**EXTRACTED DATA:**
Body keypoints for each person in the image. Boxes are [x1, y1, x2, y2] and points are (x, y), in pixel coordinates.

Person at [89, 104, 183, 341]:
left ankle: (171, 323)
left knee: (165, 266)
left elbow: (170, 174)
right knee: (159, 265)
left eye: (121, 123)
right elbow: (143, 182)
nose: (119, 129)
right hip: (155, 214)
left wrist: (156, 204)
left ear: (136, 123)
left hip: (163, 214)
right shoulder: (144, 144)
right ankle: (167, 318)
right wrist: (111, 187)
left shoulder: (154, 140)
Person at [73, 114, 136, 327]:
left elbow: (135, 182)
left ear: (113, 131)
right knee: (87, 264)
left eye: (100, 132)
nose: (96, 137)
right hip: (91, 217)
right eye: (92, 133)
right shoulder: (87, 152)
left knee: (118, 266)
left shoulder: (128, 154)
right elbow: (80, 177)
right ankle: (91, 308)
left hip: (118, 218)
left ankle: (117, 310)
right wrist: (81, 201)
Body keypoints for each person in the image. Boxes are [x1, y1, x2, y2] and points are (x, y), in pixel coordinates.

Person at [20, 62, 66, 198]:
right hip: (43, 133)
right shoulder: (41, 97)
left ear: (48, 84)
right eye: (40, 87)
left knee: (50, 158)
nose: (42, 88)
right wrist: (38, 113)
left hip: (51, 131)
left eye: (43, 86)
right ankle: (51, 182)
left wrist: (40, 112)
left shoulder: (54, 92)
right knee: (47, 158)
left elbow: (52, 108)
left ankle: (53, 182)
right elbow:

**WHAT THE TASK ASKS:**
Exactly repeat the lines running from the top of the listing to the line bearing "left ankle: (53, 182)", both of those lines included, and only them.

**EXERCISE ANSWER:**
Body keypoints for each person in the image. Boxes are [x1, y1, x2, y2] and points are (x, y), in pixel coordinates.

Person at [89, 104, 183, 341]:
left ankle: (171, 323)
left knee: (165, 266)
left elbow: (170, 174)
right knee: (159, 265)
left eye: (121, 123)
right elbow: (143, 182)
nose: (119, 129)
right hip: (155, 214)
left wrist: (156, 204)
left ear: (136, 123)
left hip: (163, 214)
right shoulder: (144, 144)
right ankle: (167, 318)
right wrist: (111, 187)
left shoulder: (154, 140)
Person at [73, 114, 136, 327]:
left elbow: (135, 182)
left ear: (113, 131)
right knee: (87, 264)
left eye: (100, 132)
nose: (96, 137)
right hip: (91, 217)
right eye: (92, 133)
right shoulder: (87, 152)
left knee: (118, 266)
left shoulder: (128, 154)
right elbow: (80, 177)
right ankle: (91, 308)
left hip: (118, 218)
left ankle: (117, 310)
right wrist: (81, 201)
Body keypoints for each person in the image. Boxes are [x1, y1, x2, y2] and points are (x, y), in pixel coordinates.

Person at [20, 62, 66, 198]:
right hip: (43, 133)
right shoulder: (41, 97)
left ear: (48, 84)
right eye: (40, 87)
left knee: (50, 158)
nose: (42, 88)
right wrist: (38, 113)
left hip: (51, 131)
left eye: (43, 86)
right ankle: (51, 182)
left wrist: (40, 112)
left shoulder: (54, 92)
right knee: (47, 158)
left elbow: (52, 108)
left ankle: (53, 182)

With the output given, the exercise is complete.